SS Antoine Brooks Jr., Maryland. 5'11", 210 lbs. This fascinating September scouting profile makes Antoine Brooks sound like a Safety version of Mike Hilton; a player who's quicker than he is fast, plays with great intensity, and doesn't fit any single positional label. Maybe Nickelback?

5:01

SS Jontrell Rocquemore, Utah State. 6'1", 210 lbs. A big, aggressive safety who excels in the box but has the sort of athleticism questions that suggest he may be limited to that role. Good ball skills. Man coverage abilities sufficient to handle most TE's and RB's, but lacks the loose hips to hang with slippery WR's.

5:16

SS Mike Bell, Fresno St. 6'2¾", 210 lbs. Long even for someone of that height, with no particular flaws except those going into the world's worst SPARQ score (bottom 0.2% - ouch). This goes to The Draft Network scouting profiles page.
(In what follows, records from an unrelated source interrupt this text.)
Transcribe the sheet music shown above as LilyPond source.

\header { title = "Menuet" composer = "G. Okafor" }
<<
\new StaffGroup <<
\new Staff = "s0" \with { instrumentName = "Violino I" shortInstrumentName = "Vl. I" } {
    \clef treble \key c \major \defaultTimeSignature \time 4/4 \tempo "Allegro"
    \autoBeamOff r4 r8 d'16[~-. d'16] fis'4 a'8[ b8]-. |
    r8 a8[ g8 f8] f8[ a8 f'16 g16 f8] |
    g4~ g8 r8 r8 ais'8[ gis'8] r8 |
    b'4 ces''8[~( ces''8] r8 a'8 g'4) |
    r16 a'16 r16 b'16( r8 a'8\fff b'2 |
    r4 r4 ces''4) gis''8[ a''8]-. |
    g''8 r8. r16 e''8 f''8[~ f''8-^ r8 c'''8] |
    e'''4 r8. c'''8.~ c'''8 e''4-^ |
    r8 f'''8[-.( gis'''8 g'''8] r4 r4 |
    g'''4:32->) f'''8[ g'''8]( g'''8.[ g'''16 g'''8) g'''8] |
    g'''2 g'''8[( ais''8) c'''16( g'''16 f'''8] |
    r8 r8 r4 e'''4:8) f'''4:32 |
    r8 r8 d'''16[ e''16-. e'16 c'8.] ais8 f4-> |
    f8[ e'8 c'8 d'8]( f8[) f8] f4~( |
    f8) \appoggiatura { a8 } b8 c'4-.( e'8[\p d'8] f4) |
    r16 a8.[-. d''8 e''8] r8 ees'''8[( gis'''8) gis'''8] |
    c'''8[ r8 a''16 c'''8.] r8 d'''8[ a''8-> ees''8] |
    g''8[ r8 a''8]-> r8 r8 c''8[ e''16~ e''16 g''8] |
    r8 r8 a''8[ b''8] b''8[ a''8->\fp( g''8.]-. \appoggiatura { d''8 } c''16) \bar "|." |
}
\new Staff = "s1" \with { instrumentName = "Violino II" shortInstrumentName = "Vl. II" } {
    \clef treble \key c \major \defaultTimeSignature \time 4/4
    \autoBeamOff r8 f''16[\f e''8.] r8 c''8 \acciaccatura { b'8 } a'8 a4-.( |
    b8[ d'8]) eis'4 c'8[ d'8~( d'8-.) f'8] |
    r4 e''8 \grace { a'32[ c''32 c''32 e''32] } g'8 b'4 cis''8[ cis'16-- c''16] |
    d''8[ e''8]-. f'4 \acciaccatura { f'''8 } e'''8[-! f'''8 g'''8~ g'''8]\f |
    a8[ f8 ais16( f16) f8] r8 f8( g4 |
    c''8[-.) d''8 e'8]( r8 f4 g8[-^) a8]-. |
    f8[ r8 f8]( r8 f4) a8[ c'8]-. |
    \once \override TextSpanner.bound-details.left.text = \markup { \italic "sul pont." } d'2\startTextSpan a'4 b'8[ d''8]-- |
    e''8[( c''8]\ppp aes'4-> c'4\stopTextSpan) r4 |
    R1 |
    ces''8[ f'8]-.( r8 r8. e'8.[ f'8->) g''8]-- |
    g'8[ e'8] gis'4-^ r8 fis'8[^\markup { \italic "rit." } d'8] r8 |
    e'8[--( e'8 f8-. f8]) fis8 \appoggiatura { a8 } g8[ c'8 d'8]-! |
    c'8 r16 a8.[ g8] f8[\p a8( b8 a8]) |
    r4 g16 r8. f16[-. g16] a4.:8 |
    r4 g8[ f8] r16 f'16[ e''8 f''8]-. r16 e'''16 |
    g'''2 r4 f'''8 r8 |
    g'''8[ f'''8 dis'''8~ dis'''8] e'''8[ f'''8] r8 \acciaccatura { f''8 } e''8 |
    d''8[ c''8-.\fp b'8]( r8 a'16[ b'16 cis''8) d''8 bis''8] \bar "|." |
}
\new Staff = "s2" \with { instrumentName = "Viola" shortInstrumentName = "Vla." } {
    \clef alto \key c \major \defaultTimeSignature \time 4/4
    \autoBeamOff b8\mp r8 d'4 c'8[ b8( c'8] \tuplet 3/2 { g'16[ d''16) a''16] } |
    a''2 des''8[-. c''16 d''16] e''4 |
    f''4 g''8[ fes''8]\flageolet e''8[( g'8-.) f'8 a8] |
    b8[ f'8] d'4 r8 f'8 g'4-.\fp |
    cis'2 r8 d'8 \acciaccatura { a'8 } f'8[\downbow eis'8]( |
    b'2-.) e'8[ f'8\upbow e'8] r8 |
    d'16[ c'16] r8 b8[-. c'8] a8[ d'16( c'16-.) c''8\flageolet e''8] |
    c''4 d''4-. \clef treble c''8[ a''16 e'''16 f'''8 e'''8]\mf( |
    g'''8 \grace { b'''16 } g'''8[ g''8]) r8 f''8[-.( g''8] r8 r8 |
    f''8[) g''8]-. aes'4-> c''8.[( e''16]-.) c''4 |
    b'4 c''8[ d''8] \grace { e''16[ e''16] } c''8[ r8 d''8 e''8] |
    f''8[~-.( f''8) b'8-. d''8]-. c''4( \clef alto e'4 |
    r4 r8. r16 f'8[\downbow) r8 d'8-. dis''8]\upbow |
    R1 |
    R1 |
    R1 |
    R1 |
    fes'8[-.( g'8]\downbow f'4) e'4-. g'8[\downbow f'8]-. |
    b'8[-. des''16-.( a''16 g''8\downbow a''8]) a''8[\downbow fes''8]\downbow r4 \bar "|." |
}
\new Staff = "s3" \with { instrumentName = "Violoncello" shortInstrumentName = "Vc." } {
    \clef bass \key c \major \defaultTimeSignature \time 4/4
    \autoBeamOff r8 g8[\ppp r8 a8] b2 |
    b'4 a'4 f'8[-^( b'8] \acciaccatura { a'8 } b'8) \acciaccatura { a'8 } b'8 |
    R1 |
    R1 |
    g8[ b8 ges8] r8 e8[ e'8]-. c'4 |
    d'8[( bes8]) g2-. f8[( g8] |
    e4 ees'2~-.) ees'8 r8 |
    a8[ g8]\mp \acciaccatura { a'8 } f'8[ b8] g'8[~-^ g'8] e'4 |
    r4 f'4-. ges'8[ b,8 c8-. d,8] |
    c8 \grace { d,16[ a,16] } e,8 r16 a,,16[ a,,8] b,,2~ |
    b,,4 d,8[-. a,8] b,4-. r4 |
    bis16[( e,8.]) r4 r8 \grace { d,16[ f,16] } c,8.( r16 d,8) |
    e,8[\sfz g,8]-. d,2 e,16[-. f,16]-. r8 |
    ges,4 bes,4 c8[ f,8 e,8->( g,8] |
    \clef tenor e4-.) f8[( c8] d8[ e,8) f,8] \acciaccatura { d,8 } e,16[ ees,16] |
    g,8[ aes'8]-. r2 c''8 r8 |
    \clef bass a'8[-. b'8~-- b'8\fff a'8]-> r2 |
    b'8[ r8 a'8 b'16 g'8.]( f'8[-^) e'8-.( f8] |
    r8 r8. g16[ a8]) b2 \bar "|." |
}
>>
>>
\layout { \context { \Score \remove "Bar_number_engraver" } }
Here is the NFL.com scouting profile, which saw nothing like those athletic limitations and ends on a pretty solid grade.

5:16

SS Mike Edwards, Kentucky. 5'10¾", 204 lbs. Another solid box Safety with average athleticism who could easily have a nice NFL career but at this point is a lesser prospect than Marcus Allen was in 2018.

6:01

MACK ILB/SS B.J. Blunt, McNeese State {Meeting at the Shrine Game}. 6'1", 220 lbs. Sometimes an article just nails it: "Blunt was such a delight to watch this [Shrine Game] week. Everything he does in practice and the game is at full-speed and exploding with energy. While he is undersized for the linebacker position and a transition to safety is inevitable, there is no denying his nose for the football... He may be from the small-school ranks and have tweener traits, but I am not betting against Blunt finding a role in sub-packages in the NFL while also being a dominant special teams performer. He has an infectious personality and love for the game that was obvious."

7:01

SS Tanner Muse, Clemson. 6'2", 225 lbs. Darned close to being a linebacker when it comes to size, but he's played a lot of single high Safety too and has a reputation for high football IQ. Great things were expected in 2018... and then they didn't happen. What's the deal?

7:16

SS D'Cota Dixon, Wisconsin. 5'10", 204 lbs. A fly-around-the-field tackler, team leader and communicator with issues as he moves beyond the box. A fine player but no more than a potential backup for Edmunds and a lesser prospect than Marcus Allen was last year. He put up a hideous bottom 2% SPARQ score.

7:16

SS/ILB Chase Hansen, Utah. 6'2⅞", 222 lbs. A box Safety in college who, according to the Draft Network scouting profiles, is likely to be more of an undersized ILB in the pros. A decent but definitely a developmental prospect. He will be a 27 year old rookie.